For the better part of the past 2 years, the image was clear to me. Things were going well - I was part of a supportive community who taught me to dream and encourage me to pursue those dreams; I had a lot of time to do what I wanted to do, writing, together with people who dreamed of the same dreams and who fueled my fire to keep going; I was exploring new territories and skills and was having fun doing so; and I felt like I was on the right track, following my purpose.
And then things changed. The world shifted and, suddenly, the image was broken. I had to go back to the office. My attention, previously preoccupied by dreams and plans and possibilities, was now preoccupied by other things, and I felt I was losing control of the thoughts that ran around my head. And so, the image of what 'going well' meant to me was broken.
But that movie brought another glimpse of blessing, and I realized that in my fixation on that image of 'going well' in my head, I failed to see all the other images that formed around it - all the other blessings that I received when things changed. I was promoted at work. After a long time of struggling to achieve financial freedom, I finally did - my credit card bills are manageable and I have some amount saved, on track to building my emergency fund. And then I remember my hashtag for this year - #iCelebrate. When I thought of this hashtag late last year, I told myself I wanted to celebrate all the little moments. To celebrate special occasions. To always greet people celebrating their birthday with a "happy birthday" as much as I can. Truth be told, I often forget about this. But looking back, I realized I achieved another milestone this year. For the first time in my life, I am able to bring a little spirit of joy to my family back in the province whenever someone is celebrating a special occasion - by sending food or cake home. It was Mother's Day yesterday, and I sent a cake and cupcakes and balloons to both Lola and Mama, something I've also done these past few months when my siblings and parents celebrated their birthday. It's a milestone for me because this is the only year I am able to do this consistently for everyone in my immediate family. And it brings me so much joy to be able to do it. Glimpses of blessings.
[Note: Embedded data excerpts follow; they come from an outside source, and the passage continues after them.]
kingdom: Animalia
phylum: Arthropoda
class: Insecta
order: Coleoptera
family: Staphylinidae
I realize I've taken all of these blessings for granted because I was so focused on that pandemic idea of what 'going well' means. And I am so thankful for the glimpses offered to me that have helped me see more clearly.
All the Beautiful Things
God is a God of variety, and of course He did not create just one design of success, of blessings. He created several images of it. By being too fixated on one design, I failed to recognize His other designs, failing to realize that He is continuously creating blessings around me. In my head, I had only one image of what perfect looks like, but God has multiple versions of it. Without realizing it, I am actually lucky to have been shown, to have experienced, more than just one version.
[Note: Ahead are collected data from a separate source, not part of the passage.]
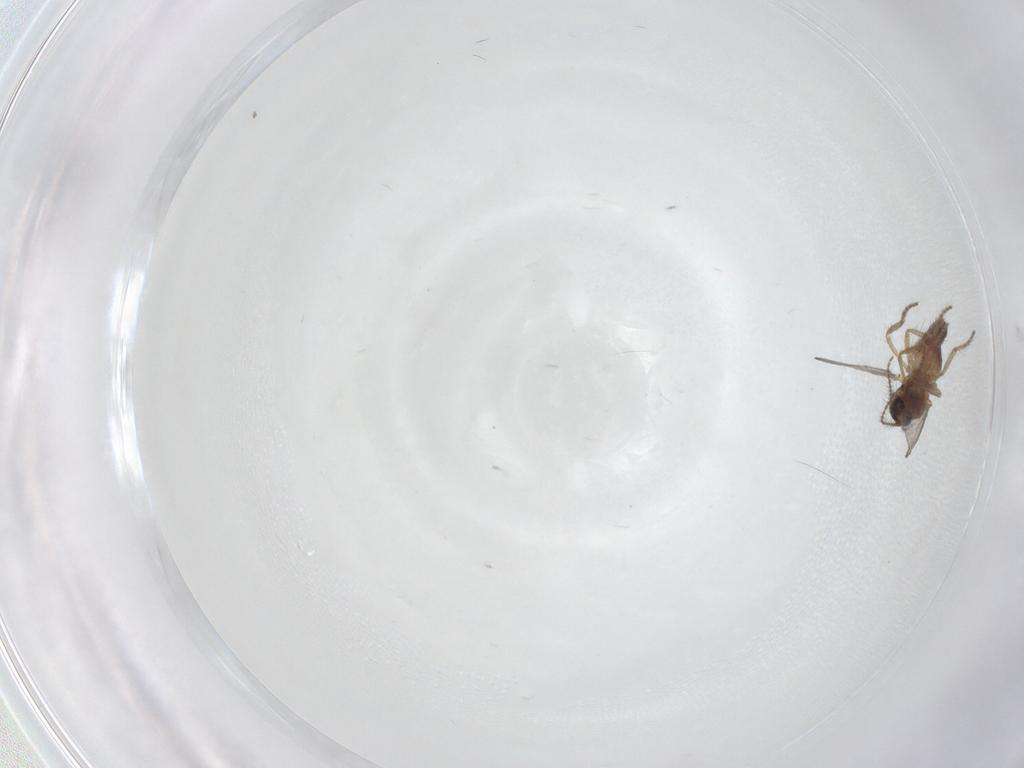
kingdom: Animalia
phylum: Arthropoda
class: Insecta
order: Diptera
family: Ceratopogonidae
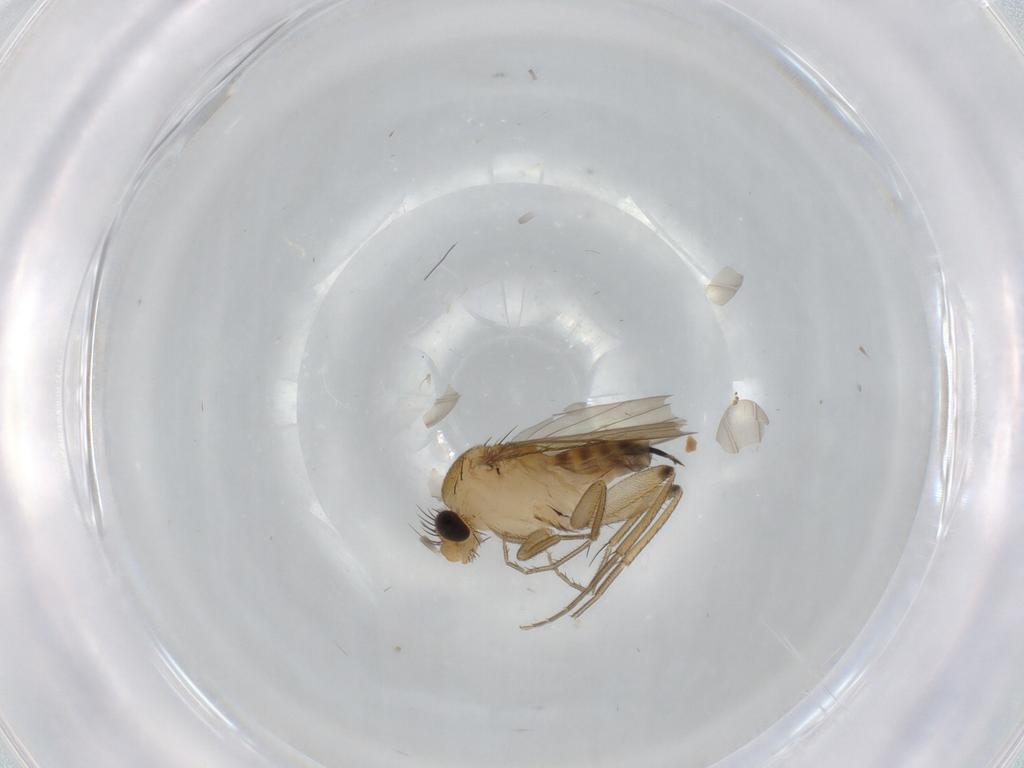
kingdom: Animalia
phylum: Arthropoda
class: Insecta
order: Diptera
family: Phoridae
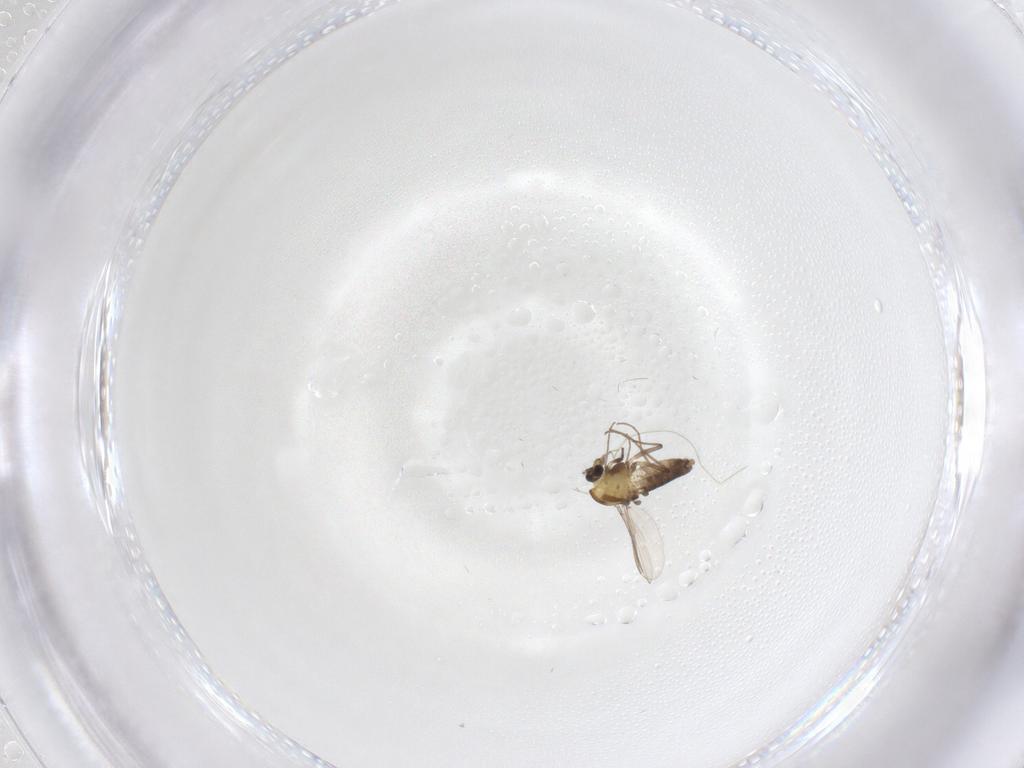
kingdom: Animalia
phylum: Arthropoda
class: Insecta
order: Diptera
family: Chironomidae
I still believe life is a cycle, but it's not just a mindless up and down cycle. It is a continuous journey - every upward and downward movement has a purpose, leading somewhere. As I go down, God allows me to use the momentum I've accumulated in order to go up again, this time faster, higher. And while I am down, He enables me to pick up new discoveries that will allow me to become better, and sometimes, to carry with me others on my way back up. It is a loop. And whether up or down, I am constantly changed, constantly evolving to become the person He's always created me to be.
So today, just like that boy and that girl in the movie, I will collect the beautiful things and the perfect moments in my everyday life. Whether up or down, I recognize that God is always at work, creating blessings for me and for the world. Oh how good it is to finally recognize this.